Monday, Jul. 05, 1943
The Power Issue
Canada's third political party, the socialistic Co-operative Commonwealth Federation, polled but 8% of the votes at the last general election, against 55% for Mackenzie King's Liberal party and 31% for the Conservatives. But the sands of Canadian political popularity have been shifting since the 1940 election. A recent poll, showed CCF strength up to 21%, against a dwindling 35% for the Liberals and a stationary 31% for the revamped Progressive-Conservatives. CCF demands have become important.

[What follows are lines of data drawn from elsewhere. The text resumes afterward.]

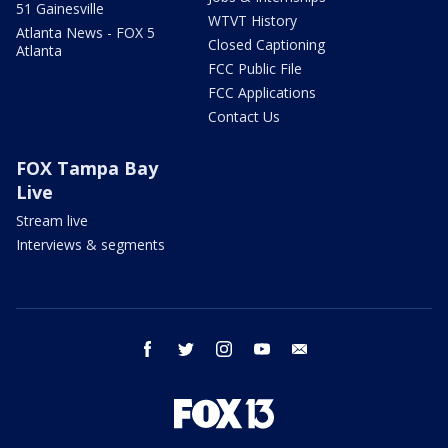
51 Gainesville
WTVT History
Atlanta News - FOX 5
Closed Captioning
Atlanta
FCC Public File
FCC Applications
Contact Us
FOX Tampa Bay
Live
Stream live
Interviews & segments
facebook
twitter
instagram
youtube
email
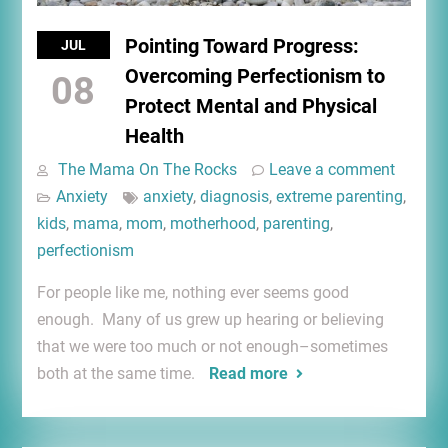
Pointing Toward Progress:
JUL
Overcoming Perfectionism to
08
Protect Mental and Physical
Health
The Mama On The Rocks
Leave a comment
Anxiety
anxiety
,
diagnosis
,
extreme parenting
,
kids
,
mama
,
mom
,
motherhood
,
parenting
,
perfectionism
For people like me, nothing ever seems good
enough. Many of us grew up hearing or believing
that we were too much or not enough–sometimes
both at the same time.
Read more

Last week in a convention at Montreal the CCF of militant Quebec Province adopted a resolution demanding public ownership of all power resources in Canada. The resolution singled out the controversial $106,000,000 Shipshaw development in the hinterlands of Quebec (world's largest power dam, with the possible exception of Boulder), as a "scandalous exploitation of Canadian resources," made it a leading argument for public ownership, a vital campaign issue in the next election. To steer clear of interference with the war program, CCF tempered its resolution to read "at the end of the war."
Tireless CCF Leader M. J. Coldwell has been more voluble and outspoken on this Shipshaw finance than on the question of public ownership. Already producing power and scheduled for completion in November, Shipshaw was under construction 15 months before its existence was revealed last January. The Aluminum Co. of Canada had financed it to the hilt from contracts on future aluminum deliveries signed with the U.S., Britain and Australia. Primarily, the dam was built to supply power for the war production of aluminum. U.S. Secretary of Commerce Jesse Jones advanced $68,500,000 in fund's of the Metals Reserve Co. Great Britain advanced $55,600,000, Australia $10,000,000. Canada contributed an excess-profits tax write-off of $154,500,000 to the project.

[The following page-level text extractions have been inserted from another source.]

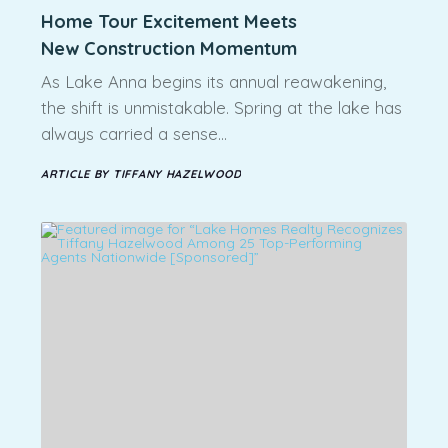
Home Tour Excitement Meets
New Construction Momentum
As Lake Anna begins its annual reawakening,
the shift is unmistakable. Spring at the lake has
always carried a sense…
ARTICLE BY TIFFANY HAZELWOOD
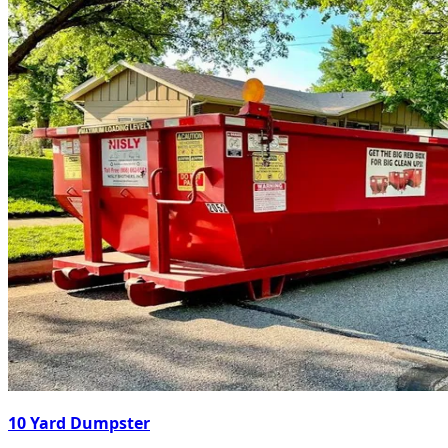
10 Yard Dumpster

Coldwell charges that the Aluminum Co. of Canada will pay for the dam from its contracts by the close of the war, will come out with "a monopoly which will dominate electric-power resources and the production of aluminum on the American continent and to a large extent throughout the world." The method of finance, he contends, makes the project a "virtual gift" to the aluminum interests, and "the greatest financial grab ever pulled off in . . . Canada." Shipshaw, insists he, must be seized by the Province of Quebec.